New Year, New Friends - Meet the Pufferfish, Hammerhead Shark, and Sheepshead

Our newest friends have arrived! We are so excited to finally launch our new friends, for the new year. These friends were chosen based on which one generated the highest number of likes on our social media pages, so we are excited to finally share them with you all, and they are available for purchase in youth AND adult size. Like our first fishy friends, they are uniquely designed to promote our mission of generating curiosity, creativity, and connection. We hope you love them just as much as we do!

Who is the Pufferfish?

The Pufferfish is a toxic little fellow, known for being one of the most poisonous vertebrates in the world! Their internal organs (and sometimes their skin) have what is known as tetrodotoxin (or also known as saxitoxin) which can be deadly when eaten. The only animal that is not affected by the Pufferfish’s poision are sharks. Pufferfish are slow swimmers, so to protect themselves from predators, they inflate into a balloon-like shape many times bigger than their normal size. They do this by inhaling a large amount of air and water. The pufferfish has long, tapered bodies, and bulbous heads. They range in size from 1 inch, to 2 feet. The most common Pufferfish found in Florida are the checkered, southern, northern, and bandtail puffer fish. They can all be distinguished by different patterns and colors. They are typically found in bays, seagrass beds, tidal creeks, mangrove swamps and can occasionally be found in freshwater areas. The Pufferfish prefer an omnivorous diet consisting of algae and some small invertebrates. They have four tooth plates arranged into quadrants with two teeth on top, and two on the bottom, making it possible for them to also eat clams and mussels. 

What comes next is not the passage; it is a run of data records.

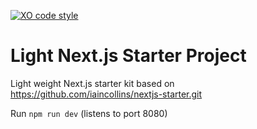[![XO code style](https://img.shields.io/badge/code_style-XO-5ed9c7.svg)](https://github.com/sindresorhus/xo)
# Light Next.js Starter Project 

Light weight Next.js starter kit based on https://github.com/iaincollins/nextjs-starter.git

Run `npm run dev` (listens to port 8080)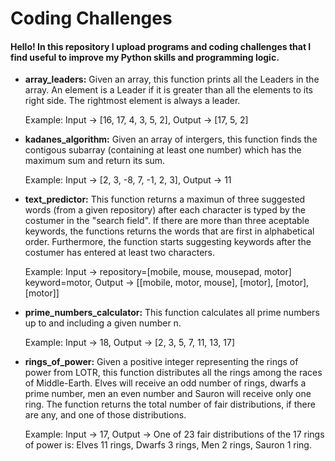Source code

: # Coding Challenges

#### Hello! In this repository I upload programs and coding challenges that I find useful to improve my Python skills and programming logic.

- **array_leaders:** Given an array, this function prints all the Leaders in the array. An element is a Leader if it is greater than all the elements to its right side. The rightmost element is always a leader.
  
  Example: Input -> [16, 17, 4, 3, 5, 2], Output -> [17, 5, 2]

- **kadanes_algorithm:** Given an array of intergers, this function finds the contigous subarray (containing at least one number) which 
    has the maximum sum and return its sum.

  Example: Input -> [2, 3, -8, 7, -1, 2, 3], Output -> 11

- **text_predictor:** This function returns a maximun of three suggested words (from a given repository) after each character is typed by the costumer in the "search field". If there are more than three aceptable keywords, the functions returns the words that are first in alphabetical order. Furthermore, 
    the function starts suggesting keywords after the costumer has entered at least two characters.

  Example: Input -> repository=[mobile, mouse, mousepad, motor] keyword=motor, Output -> [[mobile, motor, mouse], [motor], [motor], [motor]]

- **prime_numbers_calculator:** This function calculates all prime numbers up to and including a given number n.

  Example: Input -> 18, Output -> [2, 3, 5, 7, 11, 13, 17]

- **rings_of_power:** Given a positive integer representing the rings of power from LOTR, this function distributes all the rings among the races 
    of Middle-Earth. Elves will receive an odd number of rings, dwarfs a prime number, men an even number and Sauron will receive only one ring.
    The function returns the total number of fair distributions, if there are any, and one of those distributions.

  Example: Input -> 17,    Output -> One of 23 fair distributions of the 17 rings of power is: Elves 11 rings, Dwarfs 3 rings, Men 2 rings, Sauron 1 ring.
 
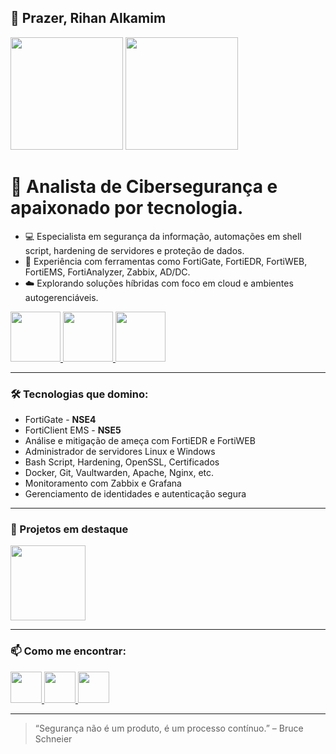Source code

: ## 🔐 Prazer, Rihan Alkamim

<div>
  <img height="180cm" src="https://github-readme-stats.vercel.app/api/top-langs/?username=rihanalkamim&layout=compact&theme=dark"/>
  <img height="180cm" src="https://github-readme-stats.vercel.app/api?username=rihanalkamim&show_icons=false&theme=dark"/>
</div>

🎯 Analista de **Cibersegurança** e apaixonado por tecnologia.
==
- 💻 Especialista em segurança da informação, automações em shell script, hardening de servidores e proteção de dados.
- 🔐 Experiência com ferramentas como FortiGate, FortiEDR, FortiWEB, FortiEMS, FortiAnalyzer, Zabbix, AD/DC.                 
- ☁️ Explorando soluções híbridas com foco em cloud e ambientes autogerenciáveis.

<div>
  <a href="https://www.credly.com/badges/19039183-299f-4f7f-bbe6-dd73e2f35217/public_url">
    <img height="80cm" src="https://images.credly.com/size/340x340/images/7822016c-371e-45c9-9a99-4f5e28d1d0f0/image.png"/>
  </a>
  <a href="https://www.credly.com/badges/2a668341-3a76-40f8-a8fa-0687d13eb292/public_url">
    <img height="80cm" src="https://images.credly.com/size/340x340/images/78e9e1fc-8b63-4967-ae68-faaf7493806b/image.png"/>
  </a>
  <a href="https://www.credly.com/badges/cec8bd0f-6798-4657-a42f-52b02de7963e/public_url">
    <img height="80cm" src="https://images.credly.com/size/340x340/images/7000680a-89fb-4382-b8b8-f5dfd88f740a/image.png"/>
  </a>
</div>

---

### 🛠️ Tecnologias que domino:
- FortiGate - **NSE4**
- FortiClient EMS - **NSE5**
- Análise e mitigação de ameça com FortiEDR e FortiWEB
- Administrador de servidores Linux e Windows
- Bash Script, Hardening, OpenSSL, Certificados
- Docker, Git, Vaultwarden, Apache, Nginx, etc.
- Monitoramento com Zabbix e Grafana
- Gerenciamento de identidades e autenticação segura

---

### 🚀 Projetos em destaque
<div>
  <a href=https://github.com/rihanalkamim/Install-Vaultwarden>
    <img height="120cm" src="https://github-readme-stats.vercel.app/api/pin/?username=rihanalkamim&repo=Install-Vaultwarden&theme=dark"/>
  </a>
</div>

---

### 📫 Como me encontrar:
<div>
  <a href="https://www.youtube.com/@rihanalkamim" target="_blank" rel="noopener noreferrer">
    <img height="50cm" src="https://img.icons8.com/?size=100&id=19318&format=png&color=000000"/>
  </a>
  <a href="https://www.linkedin.com/in/rihanalkamim" target="_blank" rel="noopener noreferrer">
    <img height="50cm" src="https://cdn.jsdelivr.net/gh/devicons/devicon@latest/icons/linkedin/linkedin-original.svg"/>
  </a>
  <a href="mailto:rihanalkamim@gmail.com" target="_blank" rel="noopener noreferrer">
    <img height="50cm" src="https://img.icons8.com/?size=100&id=P7UIlhbpWzZm&format=png&color=000000"/>
  </a>
</div>

---

> “Segurança não é um produto, é um processo contínuo.” – Bruce Schneier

Who is the Hammerhead Shark?

Hammerhead sharks are known for their flattened heads that extend laterally into the shape of a hammer. They are typically light gray with a greenish tint and white bellies. They have a large size range from around 2 feet to 19 feet and weight range about 6 pounds to 1200 pounds. Unlike most sharks, Hammerheads can be found swimming in schools during the day, and solitary hunters at night (meaning they swim alone). They are seen in warm tropical waters, but during the summer months, they participate in a mass migration to search for cooler waters. Hammerheads have a much smaller mouth compared to other sharks, and can be seen eating smaller fish, squid, octopus and crustaceans. They even like to prey on stingrays. When searching for food they like to swim on the bottom of the ocean floor and stalk their prey. They even use their heads as weapons. 

Who is the Sheepshead?

The sheepshead is a funny little friend with teeth that look just like ours! They have a hard mouth with several rows of stubby teeth with the frontal ones resembling our own human teeth. With these teeth, they have a much easier time crushing the shells of their prey. Their prey typically consists of oysters, clams, molluscs, fiddler crabs and other crustaceans. They can be found living near rocky bottoms or places with obstructions, jetties, and the pilings of bridges and piers. Sheepsheads have a deep and compressed body with five or six dark strips or bars along with sharp dorsal spines. They usually grow to be around ten to twenty inches long and weigh around three to four pounds.